Vision = ability for models to see and understand images.
- e.g. models can understand the text in images
Input Format
Two types:
- Fully qualified URL to an image file
- Image as Base64-encoded data URL
from openai import OpenAI
client = OpenAI()
response = client.responses.create(
model="gpt-4.1-mini",
input=[{
"role": "user",
"content": [
{"type": "input_text", "text": "what's in this image?"},
{
"type": "input_image",
"image_url": "www.example.com/image.png",
},
],
}],
)
print(response.output_text)
Requirements:
- png, jpeg, webp, non-animated gif
- <= 20 MB per image
- low-res mode: 512px x 512px
- high-res mode: 768px (short side) x 2000px (long side)
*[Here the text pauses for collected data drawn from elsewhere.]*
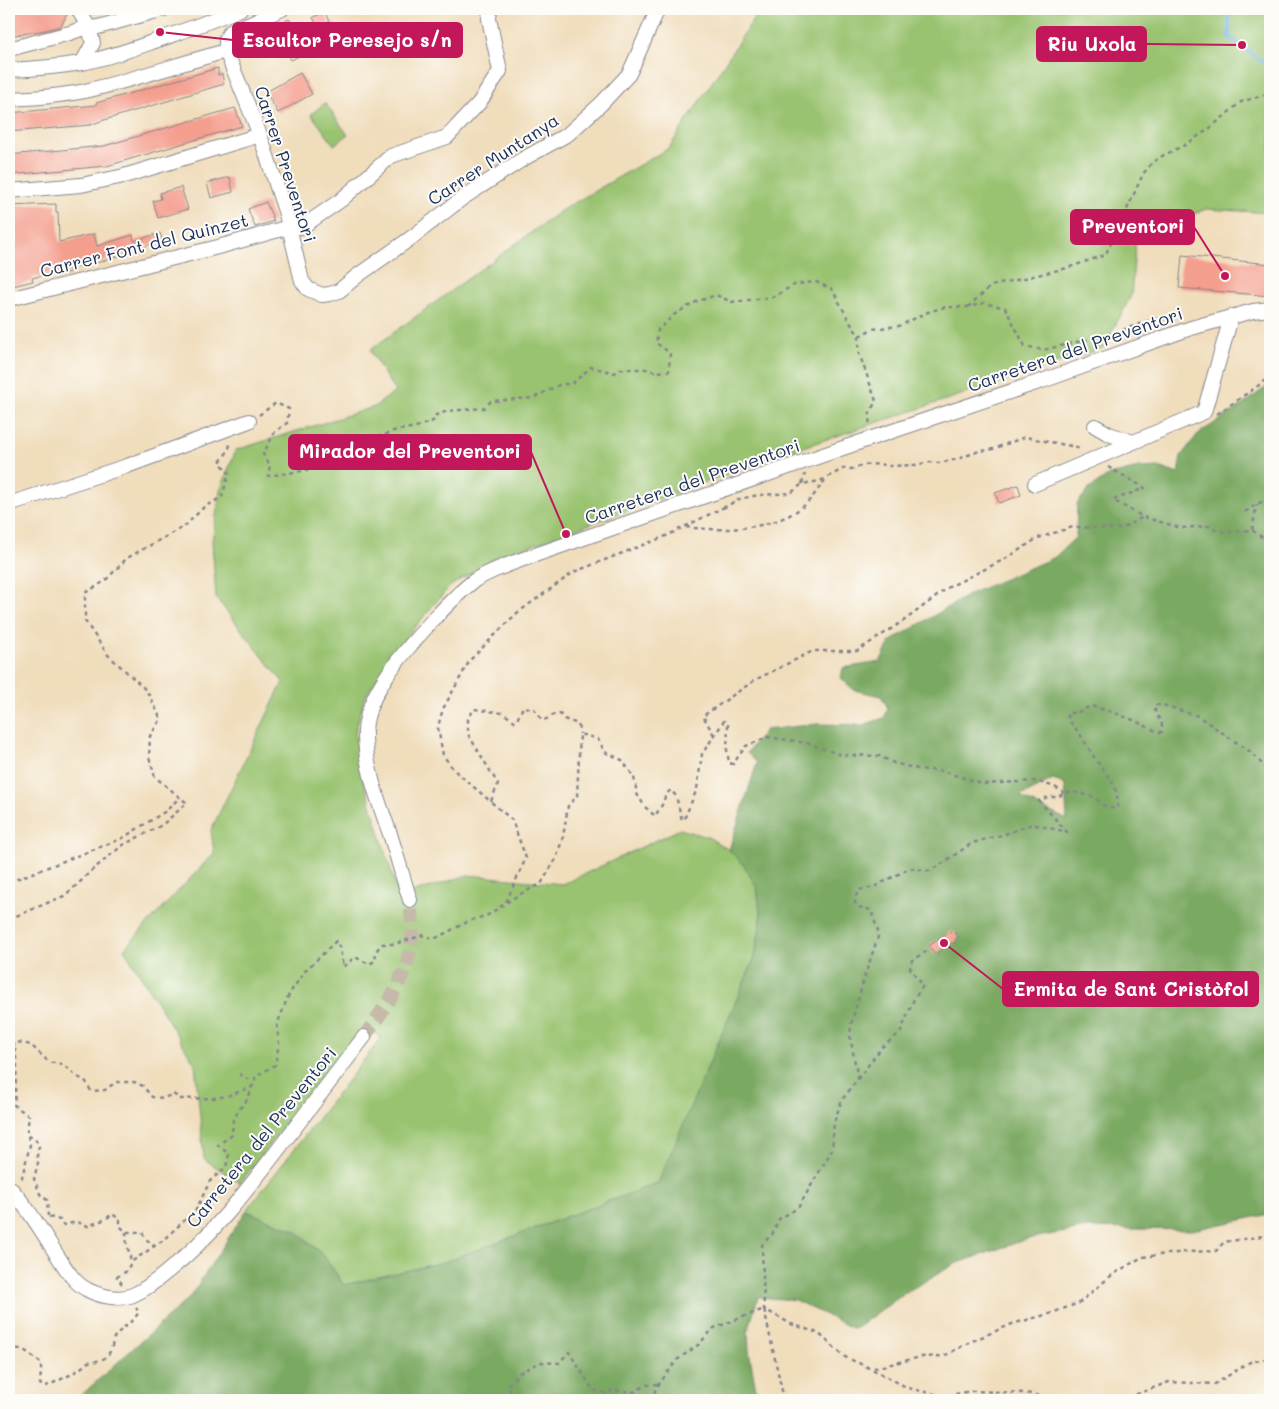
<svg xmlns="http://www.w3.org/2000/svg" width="1279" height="1409" viewBox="0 0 1279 1409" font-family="Mali,sans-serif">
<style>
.green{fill:#99c370;stroke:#5a7967}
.forest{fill:#7aa962;stroke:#4a6c60;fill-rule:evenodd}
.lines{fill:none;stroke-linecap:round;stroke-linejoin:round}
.stream{stroke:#6cb0e2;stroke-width:4}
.building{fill:#f49e8e}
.minor-tunnel{stroke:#c5baa9;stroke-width:14;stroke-dasharray:14 7;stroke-linecap:butt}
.minor-casing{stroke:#86868d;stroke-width:16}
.path{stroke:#86868d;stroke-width:2.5;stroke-dasharray:4 4;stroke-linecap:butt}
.minor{stroke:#fff;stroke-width:14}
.labels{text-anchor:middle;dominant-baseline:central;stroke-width:4;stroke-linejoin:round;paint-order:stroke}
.street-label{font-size:18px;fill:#1b2f5e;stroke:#fdfcf7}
.leader{fill:none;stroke:#c2185b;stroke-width:2}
.callout-dot{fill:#c2185b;stroke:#fdfcf7;stroke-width:2}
.callout{fill:#c2185b;stroke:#c2185b;stroke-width:2}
.callout-label{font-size:19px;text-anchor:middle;font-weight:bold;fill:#fff}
</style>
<rect width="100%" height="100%" fill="#fdfcf7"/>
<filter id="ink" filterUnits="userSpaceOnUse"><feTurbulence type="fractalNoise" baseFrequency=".02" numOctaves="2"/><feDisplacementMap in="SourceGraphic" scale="10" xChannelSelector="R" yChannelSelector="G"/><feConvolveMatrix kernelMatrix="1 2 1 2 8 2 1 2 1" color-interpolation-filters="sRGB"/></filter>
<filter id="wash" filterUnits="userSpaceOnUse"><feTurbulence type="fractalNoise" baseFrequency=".0096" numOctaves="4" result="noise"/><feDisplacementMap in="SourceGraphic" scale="20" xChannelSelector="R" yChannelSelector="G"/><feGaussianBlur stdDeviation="1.12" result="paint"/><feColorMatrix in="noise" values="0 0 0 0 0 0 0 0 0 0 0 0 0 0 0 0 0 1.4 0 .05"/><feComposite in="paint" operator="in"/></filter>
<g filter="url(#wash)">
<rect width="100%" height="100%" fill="#f0ddbc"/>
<!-- green -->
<g class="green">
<polygon points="760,9 1270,9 1270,213 1206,209 1136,238 1131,296 1103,348 779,455 492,560 449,587 397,648 365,697 355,732 362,775 399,897 468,875 563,884 680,829 708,837 729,850 743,864 757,887 761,919 755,957 658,1183 444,1262 344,1285 323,1255 297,1231 246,1211 381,1038 364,1027 322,1077 240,1183 204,1159 195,1064 124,949 214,853 211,830 283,682 216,598 212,541 220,491 236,450 374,407 395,392 370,350 562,210 669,148"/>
<polygon points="325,103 348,135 334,145 311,114"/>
</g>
<!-- forest -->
<path class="forest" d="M1270,384V1214L1192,1230L1087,1228L1027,1239L955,1264L908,1291L854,1329L795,1300L758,1297L748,1332L749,1351L758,1400H76L190,1297L246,1211L294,1230L323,1255L344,1285L444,1262L658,1183L755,957L761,919L757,887L743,864L729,850L757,763L747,753L765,730L817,724L863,725L884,718L888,708L881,696L854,690L841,678L843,668L880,662L891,641L972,593L1055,557L1076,537L1077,504L1088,490L1109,475L1139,468L1159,467L1178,474L1181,456L1198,434L1241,406ZM1053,779L1065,785L1067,820L1020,797Z"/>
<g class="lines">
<!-- stream -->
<polyline class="stream" points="1233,9 1229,18 1229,37 1270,67"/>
</g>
<g id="blocks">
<!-- building -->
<g class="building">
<polygon points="9,9 69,9 69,10 61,26 46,30 9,36"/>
<polygon points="325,12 330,24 334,22 342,39 334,43 335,44 324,49 323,45 291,60 274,27 289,19 298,36 317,27 313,17"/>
<polygon points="218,68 218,75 222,74 224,84 101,121 90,125 9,132 9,113 96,105 96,103"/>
<polygon points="300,73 312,94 278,113 266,92"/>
<polygon points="235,108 242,126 107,166 9,175 9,155 104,146"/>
<polygon points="230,177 233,192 211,198 207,183"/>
<polygon points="181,187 188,209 158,218 153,201 161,199 160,193"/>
<polygon points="266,202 274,221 255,227 248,209"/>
<polygon points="56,204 56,212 58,212 59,242 94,234 97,246 133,235 134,241 160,233 162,239 135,251 100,262 69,269 70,272 54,276 53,273 32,278 33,281 9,287 9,206"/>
<polygon points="1182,255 1270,264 1270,296 1179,288"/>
<polygon points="1018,485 1021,495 999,503 995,493"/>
<polygon points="951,931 955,932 958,937 954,944 952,943 935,954 929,946"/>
</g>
</g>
</g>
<g filter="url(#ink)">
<use href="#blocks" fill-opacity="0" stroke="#86868d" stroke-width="1"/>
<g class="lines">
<!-- minor-tunnel -->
<path class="minor-tunnel" d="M364,1037C385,1007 409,976 412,939C413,925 411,913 410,900"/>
<!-- minor casing -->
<g class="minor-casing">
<g id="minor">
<polyline points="78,9 89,28 93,43 82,63"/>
<polyline points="282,9 230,32 226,39 226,51 260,135 286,214 302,281 308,289 322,295 330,294 339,291 357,276 411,238 464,197 523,159 568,134 601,104 629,74 658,9"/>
<polyline points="9,49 70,33 81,29 98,27 164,9"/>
<path d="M9,70C33,69 57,67 81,63C109,58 135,48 161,39C188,29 214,20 240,9"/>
<path d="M9,99C34,98 60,96 85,91C133,80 179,64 226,51"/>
<polyline points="9,191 81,185 124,176 260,135"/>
<polyline points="9,299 222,246 289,227 302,227 341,200 391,156 447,137 479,103 500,71 489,19 490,9"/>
<polyline points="1095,426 1109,434 1133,442"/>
<polyline points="1035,484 1204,412 1231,318"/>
<polyline points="9,504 127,466 249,421"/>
<path d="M410,900C403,878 397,856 390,834C379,803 364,764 365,731C367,691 406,650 431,622C445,607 459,592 475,580C493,569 515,562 535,555L872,438L1045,380L1191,328L1253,311L1270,309"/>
<path d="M9,1187C28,1207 42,1232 57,1255C65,1267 73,1282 86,1289C98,1296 118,1300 130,1296C144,1291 157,1280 168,1271C211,1237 244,1194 277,1151C306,1113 335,1075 364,1037"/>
</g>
</g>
<!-- path -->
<g class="path">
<polyline points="968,307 991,286 1067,268 1105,255 1115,236 1143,174 1151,164 1160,157 1183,146 1209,129 1241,102 1270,93"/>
<polyline points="859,336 872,329 899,326 928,312 945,307 968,307 984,303 1005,308 1025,346 1043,350 1111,334 1154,319 1175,319"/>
<polyline points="1217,414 1268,379 1270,380"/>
<polyline points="259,415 276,403 289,409 287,423 275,432 263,454 270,465 268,476 308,470 354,448 370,436 383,436 393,431 416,427 433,421 436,415 448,411 484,408 491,401 533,398 559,385 573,383 591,367 615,373 620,369 649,369 655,372 669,371 670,353 656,343 658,330 675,314 696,302 716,295 732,302 773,297 796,284 816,282 832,289 851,324 859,336 859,353 876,401 870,412 869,426"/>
<polyline points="1108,467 1145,488 1113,500 1143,517 1181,528 1209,526 1217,531 1231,532 1252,530 1266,540 1270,547"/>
<polyline points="802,484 805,474"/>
<polyline points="723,508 739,499 759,495 791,493 802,484 820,481 845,468 852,469 863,465 879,464 889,466 915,465 930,462 939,463 958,459 976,452 993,449 1025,437 1076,447 1080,450"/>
<polyline points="1245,512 1257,504 1270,498"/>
<path d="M686,527C722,532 777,530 806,504C813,497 819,488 825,480"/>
<polyline points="1252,530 1257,504"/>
<polyline points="714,735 703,716 755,680 813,651 857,651 905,620 949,587 1005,559 1038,538 1073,527 1121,529 1143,517"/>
<path d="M491,801L498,784L468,734V719L474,709L503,713L516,722L523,707L534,709L542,720C549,720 551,714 559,713L564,719L578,724L580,734"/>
<polyline points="9,882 121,839 166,811 180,797"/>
<polyline points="506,902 526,858 512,820 454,770 443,755 438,728 440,719 443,709 470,660 517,613 574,572 666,536 724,507"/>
<polyline points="9,919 64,896 78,884 91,871 123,845 162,825 187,803 155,777 149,757 150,736 161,719 149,695 143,687 108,655 85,621 85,593 105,581 127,558 185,526 204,507 222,497 229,473 220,462 228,451 231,442"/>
<polyline points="927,951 912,960 910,968 923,986 914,999 900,1033 882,1047 842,1100 834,1122 832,1150 798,1208 779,1219 773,1233 762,1245 764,1309 791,1324 818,1333 845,1357 872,1369 908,1388 943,1396 972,1391 1026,1393 1056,1399 1088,1397 1100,1400"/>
<polyline points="9,1042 15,1050 17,1066 14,1105 29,1116 27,1131 30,1145 21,1181"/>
<path d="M12,1047L17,1042L31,1045L50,1063C68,1061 70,1076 85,1080L91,1091L105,1090L116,1082H134L143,1086L152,1097L164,1098L173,1094L181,1099L214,1098L227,1096L252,1087"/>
<polyline points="239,1074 253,1082"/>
<path d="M858,1079L850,1036L851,1025L865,975L879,934L871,910L858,907L855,903L856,896L859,890L874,887L910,868L929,871L943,863L972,843L1005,834L1032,824L1067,832L1039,801L1048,797H1058L1064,793L1073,792L1095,797L1104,806L1115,809L1118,805C1117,782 1108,777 1096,760C1090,751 1085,741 1079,733C1073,725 1069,723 1067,713H1076L1091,706L1112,712L1133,720L1160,733L1162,731V725L1154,708L1156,705H1163L1198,716L1252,753L1270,773"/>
<polyline points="28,1136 35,1138 39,1146 37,1156 38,1163 34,1179 40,1194 47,1200 48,1216"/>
<polyline points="49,1217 60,1220 63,1225 77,1222 88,1226 106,1219 112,1214 120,1219 120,1226 126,1232 142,1232 146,1239 154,1246"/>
<path d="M126,1232C126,1245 129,1250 131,1262"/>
<polyline points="122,1284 117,1277 127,1271 131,1262 162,1241 196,1210 210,1181 226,1167 229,1154 218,1145 232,1135 233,1120 241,1107 248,1099 256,1076 275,1065 279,1044 277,1025 289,994 306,970 336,941 340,949 343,967 355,957 369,964 375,961 376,951 382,944 394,944 424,935 434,939 469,921 488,915 518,895 541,884 556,859 563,837 568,806 577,796 580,734 598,739 605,752 622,760 634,777 637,794 645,807 655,816 662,805 666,794 671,790 676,796 682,820 685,817 697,789 702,754 724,721 728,724 727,750 729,763 733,764 746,746 768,737 807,743 841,755 879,756 894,763 918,769 942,771 983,784 1036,781 1055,787 1064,793"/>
<path d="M9,1347L24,1350L41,1363V1370L40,1384L44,1387C60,1380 75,1374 88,1362C101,1361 108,1360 112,1346C113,1342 113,1338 116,1335C124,1326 132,1323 139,1312L136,1308"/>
<polyline points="874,1368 921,1357 944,1356 970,1342 1012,1324 1049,1314 1079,1303 1112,1275 1142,1257 1185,1252 1216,1251 1224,1242 1270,1235"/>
<polyline points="513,1400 508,1385 519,1373 540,1362 559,1363 569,1352 593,1390 608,1394 612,1390 634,1392 646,1385 659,1384"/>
<polyline points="650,1400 659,1384 677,1360 698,1345 714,1328 764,1309 784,1400"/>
<polyline points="1121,1400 1169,1382 1215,1384 1250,1362 1270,1358"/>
</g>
<!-- minor -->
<use href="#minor" class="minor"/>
</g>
</g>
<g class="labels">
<!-- street labels -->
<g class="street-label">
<text transform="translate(493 159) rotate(-33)">Carrer Muntanya</text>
<text transform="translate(286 164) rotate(72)">Carrer Preventori</text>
<text transform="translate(144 245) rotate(-14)">Carrer Font del Quinzet</text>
<text transform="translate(1075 349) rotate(-19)">Carretera del Preventori</text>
<text transform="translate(692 481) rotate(-19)">Carretera del Preventori</text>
<text transform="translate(261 1137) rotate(-51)">Carretera del Preventori</text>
</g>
</g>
<!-- callouts -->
<path class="leader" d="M160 32L233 40M1242 45L1146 44M1225 276L1194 227M566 534L531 452M944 943L1003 989"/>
<g class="callout-dot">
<circle cx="160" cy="32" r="5"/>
<circle cx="1242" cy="45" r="5"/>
<circle cx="1225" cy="276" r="5"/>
<circle cx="566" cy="534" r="5"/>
<circle cx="944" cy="943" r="5"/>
</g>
<g class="callout">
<rect x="233" y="23" width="229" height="34" rx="5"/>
<rect x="1037" y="27" width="109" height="34" rx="5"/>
<rect x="1071" y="210" width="123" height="34" rx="5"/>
<rect x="289" y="435" width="242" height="34" rx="5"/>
<rect x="1003" y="972" width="255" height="34" rx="5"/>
</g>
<g class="callout-label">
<text x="347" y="47">Escultor Peresejo s/n</text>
<text x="1092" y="51">Riu Uxola</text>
<text x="1133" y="233">Preventori</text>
<text x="410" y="458">Mirador del Preventori</text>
<text x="1131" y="996">Ermita de Sant Cristòfol</text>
</g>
<!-- margin -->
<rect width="1279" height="1409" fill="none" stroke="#fdfcf7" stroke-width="30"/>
</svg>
- no watermarks, no nsfw content, clear enough for a human to understand
Details Param
Three options:
Choose low
to speed up and save time.
Model will process the image as:
- budget of 85 tokens
- low-resolution 512px x 512px version of the image
{
"type": "input_image",
"image_url": "some.jpg",
"detail": "high"
}
Cost
4.1-mini, 4.1-nano, o4-mini
1 token = 1 patch
- 32px x 32px image = 1 patch = 32 tokens.
Max patch per image = 1536 total.
- think 1536 as max surface area.
1024 x 1024 image = 32 patches
- 32patches x 32tokens per patch = 1,024 tokens.
Base64
200kb jpg = 270,000 characters = 67,500 tokens.
Limitations
Non-english Text
- The model may not perform optimally when handling images with text of non-Latin alphabets, such as Japanese or Korean.
Rotation
- The model may misinterpret rotated or upside-down text and images.
Visual Elements
- The model may struggle to understand graphs or text where colors or styles—like solid, dashed, or dotted lines—vary.
Spatial Reasoning
- The model struggles with tasks requiring precise spatial localization, such as identifying chess positions.
Metadata
- The model doesn't process original file names or metadata
Resizing
- images are resized before analysis, affecting their original dimensions.